Saved data entries
┌──

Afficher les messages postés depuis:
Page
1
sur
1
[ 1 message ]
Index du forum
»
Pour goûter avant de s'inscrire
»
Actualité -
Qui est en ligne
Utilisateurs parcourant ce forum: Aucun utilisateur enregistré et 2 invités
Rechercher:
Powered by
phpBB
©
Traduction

└──
┌──

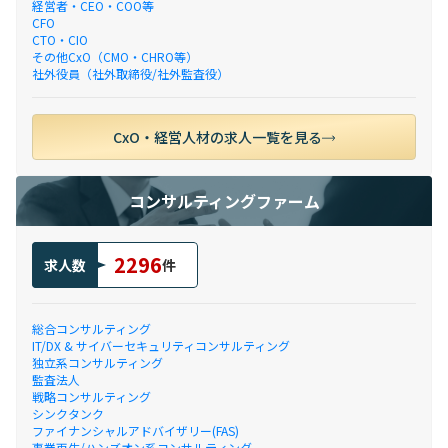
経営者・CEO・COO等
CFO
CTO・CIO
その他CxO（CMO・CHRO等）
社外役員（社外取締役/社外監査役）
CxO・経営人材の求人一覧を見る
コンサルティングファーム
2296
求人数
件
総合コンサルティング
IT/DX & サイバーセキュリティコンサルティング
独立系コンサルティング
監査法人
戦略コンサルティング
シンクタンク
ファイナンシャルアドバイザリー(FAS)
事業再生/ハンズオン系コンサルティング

└──

> _Exercise_:
Return each line of the records above in which the word "forum" occurs.

> _Expected answer_:
Index du forum
Utilisateurs parcourant ce forum: Aucun utilisateur enregistré et 2 invités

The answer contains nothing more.